**** GIVEN RECORDS ****

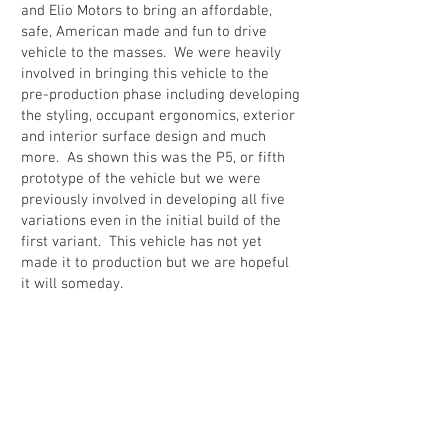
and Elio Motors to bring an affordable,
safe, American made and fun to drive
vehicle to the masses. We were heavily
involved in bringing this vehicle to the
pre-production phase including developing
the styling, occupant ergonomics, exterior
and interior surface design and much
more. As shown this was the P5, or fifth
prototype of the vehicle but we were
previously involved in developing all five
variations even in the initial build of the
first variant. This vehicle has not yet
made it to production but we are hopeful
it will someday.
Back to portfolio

****

• _YOUR INSTRUCTIONS_:
Your answer must be a single number: the count of lines above that contain the string "involved".

• _RESPONSE BELOW_:
2